- [BRANO DI TESTO]:
Ad esempio una maggiore difficoltà nei casting, una complicata gestione dei compensi, una difficile gestione in sala di registrazione, perché alla fine il prodotto lo devi dire bene, i suoi benefit li devi “stressare”, le sottolineature dell’offerta devono passare, eccetera eccetera. Il commento ricorrente per noi doppiatori e voci italiane della pubblicità, quando ci troviamo davanti al microfono è: “fammela più buttata via” o cose di questo genere, ed è emblematico di una ricerca di spontaneità che la cosiddetta “voce istituzionale” non può dare per definizione. Con la grande diffusione dei podcast e delle dirette instagram si sono diffusi moltissimo anche i microfoni usb, trasformando moltissimi amatori in aspiranti voice talent. Diciamo che il pubblicitario ha quindi tante possibilità per dare la giusta voce al suo prodotto. Tuttavia la scelta di uno speaker italiano professionista resta sempre un’opzione ricca di vantaggi. Vediamo quali.

Il vantaggio di chiamarsi… un voice artist italiano professionista.

Uno speaker pubblicitario, sarà sempre al tuo fianco
Uno speaker pubblicitario professionista ti è fedele per sempre

Sfrutto il titolo della commedia di Wilde per riprendere in mano una professione che viene trattata e bistrattata, all’occorrenza. Scegliere un professionista resta sempre un’opzione sicura per chiunque ricerchi una voce italiana per ogni tipo di produzione. Dal documentario al radiocomunicato, dal promo al video per YouTube il voice artist nostrano ha molte frecce al suo arco per offrire tanti vantaggi ai suoi committenti. A cominciare dall’affidabilità. Sarà impossibile ottenere da un voiceover un’interpretazione amatoriale (una vera contraddizione in termini), ma almeno sarete sicuri di averne a disposizione le competenze quando volete e nell’orario stabilito. Non vi farà penare davanti al microfono, persino se non avete le idee chiare e volete provare ogni intonazione, dall’istituzionale al sensuale, dall’ironico all’asettico, dall’energico al promozionale. In un’ora ve le portate a casa tutte e ci riempite persino i cassetti (ma perché ogni volta che si registra un’alternativa si dice sempre “facciamola che eventualmente la mettiamo nel cassetto, non si sa mai”?).

- [DATI REGISTRATI]:

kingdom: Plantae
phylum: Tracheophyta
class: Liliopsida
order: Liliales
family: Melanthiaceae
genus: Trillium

- [COSA FARE]:
1. Secondo il brano sugli speaker pubblicitari, che cosa ha diffuso moltissimo i microfoni USB?
2. Riprendi il brano sugli speaker pubblicitari e prosegui dopo la sua ultima frase.

- [RISULTATI]:
1. La grande diffusione dei podcast e delle dirette Instagram.

2.
Inoltre il costo è certo, è certa la loro disponibilità a fare rifacimenti (le voci non professioniste hanno una mamma che ha appena buttato la pasta, la nonna che ha bisogno di una nuova badante, il fidanzato che rompe perché il mondo della pubblicità è pieno di mandrilli, ecc.) e, in extrema ratio, vi offrono anche la possibilità di registrare nel loro home studio dedicato qualora lo studio di registrazione fosse impegnato in altre sessioni per quella settimana che “se non fai lo spot entro domani mattina potrebbe non sorgere più il sole o venire uno tsunami”. Ebbene, il vostro speaker professionista da casa, nel suo home studio superattrezzato può accendere i preamplificatori anche a mezzanotte e farvi trovare sulla posta elettronica un we transfer con i quaranta files con le quaranta intonazioni diverse che volevate, inclusa la versione ubriaca se quella sera era il suo compleanno e poco prima ha alzato il gomito con gli amici e allora sì che possiamo definirla una versione “fresca, buttata via”. Anzi, da buttare proprio!

Professionalità significa mettersi nei panni dell’altro.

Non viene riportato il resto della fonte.